Application of gradient boosted trees to gender prediction based on motivations of master athletes
Walsh, J, Heazlewood, T & Climstein, M 2018, 'Application of gradient boosted trees to gender prediction based on motivations of master athletes', Model Assisted Statistics & Applications, vol. 13, no. 3, pp. 235-252.
Published version available from:
Gradient boosted decision trees are statistical learning ensemble methods that iteratively refit decision tree sub-models to residuals. The aim of this research was to apply gradient boosted decision trees and investigate their ability as statistical techniques to predict gender based upon psychological constructs measuring motivations to participate in masters sports. Comparison was made between previously published research utilizing logistic regression, discriminate function analysis, radial basis functions and multilayer perceptrons with a selection of unboosted and boosted decision tree based models.
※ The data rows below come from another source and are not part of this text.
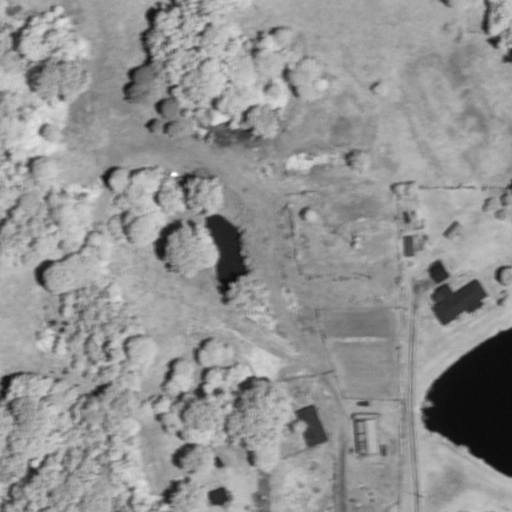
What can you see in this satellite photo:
building: (406, 245)
building: (441, 271)
building: (436, 272)
building: (455, 300)
building: (461, 300)
road: (408, 394)
building: (313, 424)
building: (308, 425)
building: (368, 434)
building: (363, 436)
road: (338, 472)
building: (221, 495)
building: (221, 497)
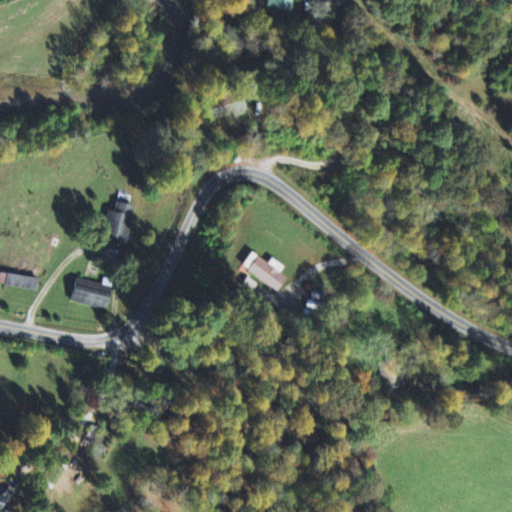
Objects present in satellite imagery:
building: (231, 109)
road: (320, 211)
building: (120, 234)
building: (269, 273)
building: (22, 284)
building: (95, 297)
road: (87, 335)
road: (300, 396)
road: (306, 457)
building: (4, 504)
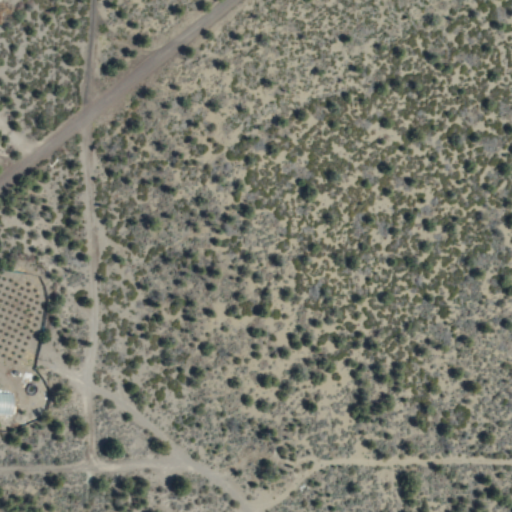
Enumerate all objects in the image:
road: (150, 55)
road: (40, 140)
road: (86, 232)
road: (99, 382)
road: (91, 463)
road: (214, 480)
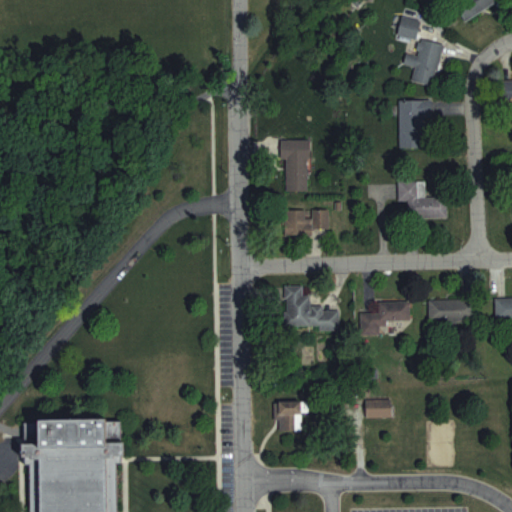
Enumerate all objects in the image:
building: (474, 5)
building: (409, 26)
building: (426, 60)
building: (507, 90)
road: (123, 105)
building: (415, 122)
road: (473, 143)
building: (297, 164)
building: (422, 199)
building: (306, 221)
road: (240, 256)
road: (376, 263)
road: (110, 286)
road: (213, 303)
building: (503, 308)
building: (452, 309)
building: (308, 310)
building: (385, 315)
building: (379, 407)
building: (290, 414)
road: (144, 461)
building: (75, 465)
building: (76, 466)
road: (380, 481)
road: (20, 493)
road: (266, 495)
road: (333, 496)
parking lot: (443, 511)
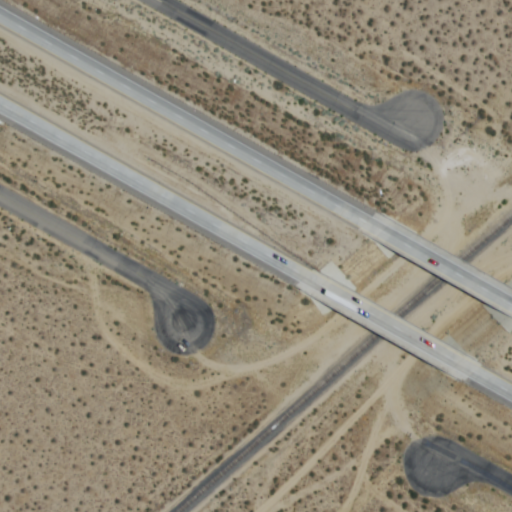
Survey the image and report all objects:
crop: (441, 37)
road: (280, 70)
road: (182, 115)
road: (152, 189)
road: (99, 252)
road: (438, 263)
road: (389, 325)
railway: (343, 361)
road: (493, 383)
road: (474, 470)
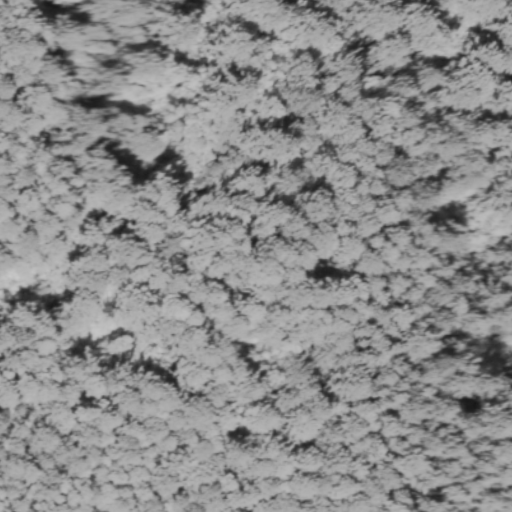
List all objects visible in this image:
road: (209, 196)
road: (241, 366)
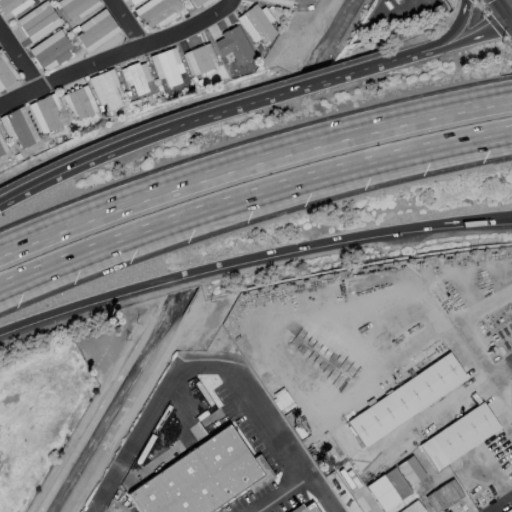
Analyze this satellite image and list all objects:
building: (290, 0)
building: (132, 1)
building: (133, 1)
building: (197, 2)
building: (279, 2)
road: (510, 2)
building: (198, 3)
building: (9, 5)
building: (11, 6)
building: (74, 7)
building: (76, 7)
building: (154, 11)
building: (158, 13)
building: (37, 21)
building: (38, 22)
building: (255, 22)
road: (123, 23)
building: (256, 23)
building: (95, 30)
road: (451, 30)
building: (96, 32)
building: (234, 44)
building: (232, 46)
building: (50, 50)
building: (53, 53)
road: (117, 54)
road: (20, 59)
building: (198, 59)
building: (201, 60)
building: (166, 66)
building: (169, 69)
building: (5, 72)
building: (5, 75)
building: (135, 76)
building: (137, 79)
building: (106, 89)
building: (109, 91)
building: (78, 102)
road: (253, 103)
building: (79, 104)
building: (45, 113)
building: (49, 114)
building: (18, 127)
building: (19, 129)
building: (2, 147)
building: (1, 152)
road: (251, 155)
road: (252, 199)
road: (252, 256)
building: (241, 344)
building: (494, 350)
road: (209, 367)
road: (502, 374)
building: (405, 399)
building: (284, 400)
building: (406, 400)
building: (458, 435)
building: (459, 437)
building: (409, 460)
building: (203, 477)
building: (198, 478)
building: (387, 489)
building: (388, 490)
road: (282, 495)
building: (442, 495)
building: (420, 496)
building: (443, 497)
road: (503, 506)
building: (304, 508)
building: (412, 508)
building: (414, 508)
building: (305, 509)
building: (509, 510)
building: (510, 510)
building: (442, 511)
The tree models selected were J48, C5.0, gradient boosted machine (GBM), XGBoost and LightGBM. The sample consisted of 3928 masters athletes (2010 males) from the World Masters Games, the largest sporting event in the world (by participant numbers). The efficacy of tree based models for prediction in this environment was established with even baseline older implementations, giving higher prediction accuracy than any methods used in prior research. The highest predictive accuracy was achieved using GBM (0.7134), exceeding accuracies of models using XGBoost (0.7012) or LightGBM (0.6904). These two recent implementations of boosting may have given lower predictive accuracy than GBM due to the high dimensionality relative to the number of cases in the data.